Aim of the task -
Go through the entries and copy each one exactly. Leave none out.
|---|
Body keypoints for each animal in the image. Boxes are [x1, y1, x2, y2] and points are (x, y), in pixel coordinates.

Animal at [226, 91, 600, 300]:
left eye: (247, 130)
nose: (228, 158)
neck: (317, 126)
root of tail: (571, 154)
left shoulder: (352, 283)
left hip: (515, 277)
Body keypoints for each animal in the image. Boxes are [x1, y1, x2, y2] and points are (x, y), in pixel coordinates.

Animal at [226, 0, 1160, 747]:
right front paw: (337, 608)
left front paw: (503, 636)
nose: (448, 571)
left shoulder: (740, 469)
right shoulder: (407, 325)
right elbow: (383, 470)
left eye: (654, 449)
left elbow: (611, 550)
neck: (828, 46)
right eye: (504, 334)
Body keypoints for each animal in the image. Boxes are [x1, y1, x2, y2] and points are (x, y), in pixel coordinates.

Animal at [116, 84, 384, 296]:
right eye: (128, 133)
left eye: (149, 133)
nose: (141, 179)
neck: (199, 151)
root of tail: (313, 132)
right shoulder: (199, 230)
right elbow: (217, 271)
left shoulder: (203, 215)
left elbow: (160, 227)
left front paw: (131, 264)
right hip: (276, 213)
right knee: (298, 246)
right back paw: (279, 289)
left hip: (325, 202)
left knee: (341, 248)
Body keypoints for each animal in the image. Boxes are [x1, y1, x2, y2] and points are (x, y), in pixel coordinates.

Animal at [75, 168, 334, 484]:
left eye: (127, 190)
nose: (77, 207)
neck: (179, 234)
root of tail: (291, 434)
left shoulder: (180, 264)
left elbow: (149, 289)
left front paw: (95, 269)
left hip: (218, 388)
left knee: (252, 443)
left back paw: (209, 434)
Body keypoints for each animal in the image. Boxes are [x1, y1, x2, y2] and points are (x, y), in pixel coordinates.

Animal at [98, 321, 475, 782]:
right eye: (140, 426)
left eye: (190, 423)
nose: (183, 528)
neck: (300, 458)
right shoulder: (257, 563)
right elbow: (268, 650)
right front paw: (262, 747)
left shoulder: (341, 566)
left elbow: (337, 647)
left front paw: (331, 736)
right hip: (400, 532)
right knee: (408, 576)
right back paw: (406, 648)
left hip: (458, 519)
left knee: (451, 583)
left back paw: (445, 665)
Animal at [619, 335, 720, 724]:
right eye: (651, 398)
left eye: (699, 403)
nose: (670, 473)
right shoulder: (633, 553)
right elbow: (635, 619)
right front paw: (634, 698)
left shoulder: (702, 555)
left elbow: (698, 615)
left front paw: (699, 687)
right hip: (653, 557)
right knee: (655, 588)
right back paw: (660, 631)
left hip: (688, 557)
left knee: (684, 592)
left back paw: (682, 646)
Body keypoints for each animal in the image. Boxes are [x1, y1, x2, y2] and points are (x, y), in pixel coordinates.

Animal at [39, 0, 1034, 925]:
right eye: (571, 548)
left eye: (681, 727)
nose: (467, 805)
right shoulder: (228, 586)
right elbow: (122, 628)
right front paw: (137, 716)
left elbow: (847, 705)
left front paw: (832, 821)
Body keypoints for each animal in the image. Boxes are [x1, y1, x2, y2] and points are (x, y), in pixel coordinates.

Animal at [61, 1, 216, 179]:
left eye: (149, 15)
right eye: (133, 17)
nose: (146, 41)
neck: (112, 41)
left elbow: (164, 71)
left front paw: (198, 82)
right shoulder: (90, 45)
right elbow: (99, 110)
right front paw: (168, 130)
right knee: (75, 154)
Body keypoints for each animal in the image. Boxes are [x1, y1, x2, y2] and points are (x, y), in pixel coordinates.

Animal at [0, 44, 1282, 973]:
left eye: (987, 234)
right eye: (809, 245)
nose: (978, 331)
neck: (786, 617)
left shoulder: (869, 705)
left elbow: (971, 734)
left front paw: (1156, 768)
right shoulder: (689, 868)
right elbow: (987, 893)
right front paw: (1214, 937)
|---|
Written answer -
Body keypoints for each animal in the image. Boxes are [x1, y1, x2, y2] and points are (x, y), in pixel coordinates.

Animal at [226, 91, 600, 300]:
left eye: (247, 130)
nose: (228, 158)
neck: (317, 126)
root of tail: (571, 154)
left shoulder: (352, 283)
left hip: (515, 277)
Body keypoints for each animal in the image. Boxes are [x1, y1, x2, y2] and points are (x, y), in pixel coordinates.

Animal at [226, 0, 1160, 747]:
right front paw: (337, 608)
left front paw: (503, 636)
nose: (448, 571)
left shoulder: (740, 469)
right shoulder: (407, 325)
right elbow: (383, 470)
left eye: (654, 449)
left elbow: (611, 550)
neck: (828, 46)
right eye: (504, 334)
Body keypoints for each animal in the image. Boxes are [x1, y1, x2, y2] and points are (x, y), in pixel coordinates.

Animal at [116, 84, 384, 296]:
right eye: (128, 133)
left eye: (149, 133)
nose: (141, 179)
neck: (199, 151)
root of tail: (313, 132)
right shoulder: (199, 230)
right elbow: (217, 271)
left shoulder: (203, 215)
left elbow: (160, 227)
left front paw: (131, 264)
right hip: (276, 213)
right knee: (298, 246)
right back paw: (279, 289)
left hip: (325, 202)
left knee: (341, 248)
Body keypoints for each animal in the image. Boxes are [x1, y1, x2, y2] and points are (x, y), in pixel coordinates.

Animal at [75, 168, 334, 484]:
left eye: (127, 190)
nose: (77, 207)
neck: (179, 234)
root of tail: (291, 434)
left shoulder: (180, 264)
left elbow: (149, 289)
left front paw: (95, 269)
left hip: (218, 388)
left knee: (252, 443)
left back paw: (209, 434)
Body keypoints for each animal in the image. Boxes are [x1, y1, x2, y2] and points are (x, y), in pixel coordinates.

Animal at [98, 321, 475, 782]:
right eye: (140, 426)
left eye: (190, 423)
nose: (183, 528)
neck: (300, 458)
right shoulder: (257, 563)
right elbow: (268, 650)
right front paw: (262, 747)
left shoulder: (341, 566)
left elbow: (337, 647)
left front paw: (331, 736)
right hip: (400, 532)
right knee: (408, 576)
right back paw: (406, 648)
left hip: (458, 519)
left knee: (451, 583)
left back paw: (445, 665)
Animal at [619, 335, 720, 724]:
right eye: (651, 398)
left eye: (699, 403)
nose: (670, 473)
right shoulder: (633, 553)
right elbow: (635, 619)
right front paw: (634, 698)
left shoulder: (702, 555)
left elbow: (698, 615)
left front paw: (699, 687)
right hip: (653, 557)
right knee: (655, 588)
right back paw: (660, 631)
left hip: (688, 557)
left knee: (684, 592)
left back paw: (682, 646)
Body keypoints for each animal in the image. Boxes are [x1, y1, x2, y2] and points are (x, y), in pixel coordinates.

Animal at [39, 0, 1034, 925]:
right eye: (571, 548)
left eye: (681, 727)
nose: (467, 805)
right shoulder: (228, 586)
right elbow: (122, 628)
right front paw: (137, 716)
left elbow: (847, 705)
left front paw: (832, 821)
Body keypoints for each animal in the image. Boxes are [x1, y1, x2, y2] and points are (x, y), in pixel coordinates.

Animal at [61, 1, 216, 179]:
left eye: (149, 15)
right eye: (133, 17)
nose: (146, 41)
neck: (112, 41)
left elbow: (164, 71)
left front paw: (198, 82)
right shoulder: (90, 45)
right elbow: (99, 110)
right front paw: (168, 130)
right knee: (75, 154)
Body keypoints for each animal in the image. Boxes are [x1, y1, x2, y2] and points are (x, y), in pixel coordinates.

Animal at [0, 44, 1282, 973]:
left eye: (987, 234)
right eye: (809, 245)
nose: (978, 331)
neck: (786, 617)
left shoulder: (869, 705)
left elbow: (971, 734)
left front paw: (1156, 768)
right shoulder: (689, 868)
right elbow: (987, 893)
right front paw: (1214, 937)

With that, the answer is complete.